None of this has been met passively. Protests have erupted locally and globally, with some campaigns reversing water privatisation (e.g. Bolivia) and others shaming multinationals into improving wages and labour conditions. With this encyclical, in particular with his insistence that basic food security and access to water is a human right, Benedict is adding his voice to the protest.
Central to his argument are two of the pillars of modern Catholic Social Thought, solidarity and subsidiarity. Rooted in the conviction that all human beings are created in the image and likeness of God and thus have inherent human rights to be treated with fairness and dignity, solidarity expresses the belief that cooperation rather than cutthroat competition is just way in which human interaction – including economic interaction – should proceed. Subsidiarity is the belief that societies (including economic activity) should not be centralised but operate, in effect, from the ‘bottom up’. What can be done locally or regionally should be done there; only activities that need centralisation – by national governments, for example – should be done centrally.

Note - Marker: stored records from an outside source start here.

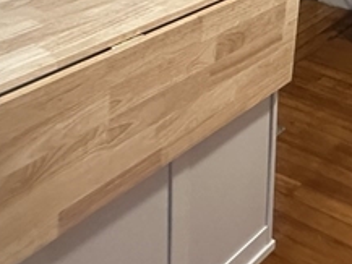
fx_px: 672
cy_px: -94
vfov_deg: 20.1
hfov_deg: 29.1
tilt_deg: -12.2
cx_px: 248
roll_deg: -2.3
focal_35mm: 66
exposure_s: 1/60
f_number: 2.2
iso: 400
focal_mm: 2.22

As an expert on the great Catholic theologian St Augustine of Hippo, Benedict is all too aware of the human tendency towards selfishness. This is implicit in his criticism of the global economic tendency towards monopolies, cartels and the undermining of local, small and medium enterprises. Back in the 1960s his predecessor Pope Paul VI warned that if development led to growing inequality between people’s rebellion and revolution might result. Looking today at a world where inequality has grown and where discontent is leading many despite the fall of communism to loathe the capitalism that exists we might say that Paul was a prophet.
We might say that with this encyclical Benedict XVI has become a prophet for our times.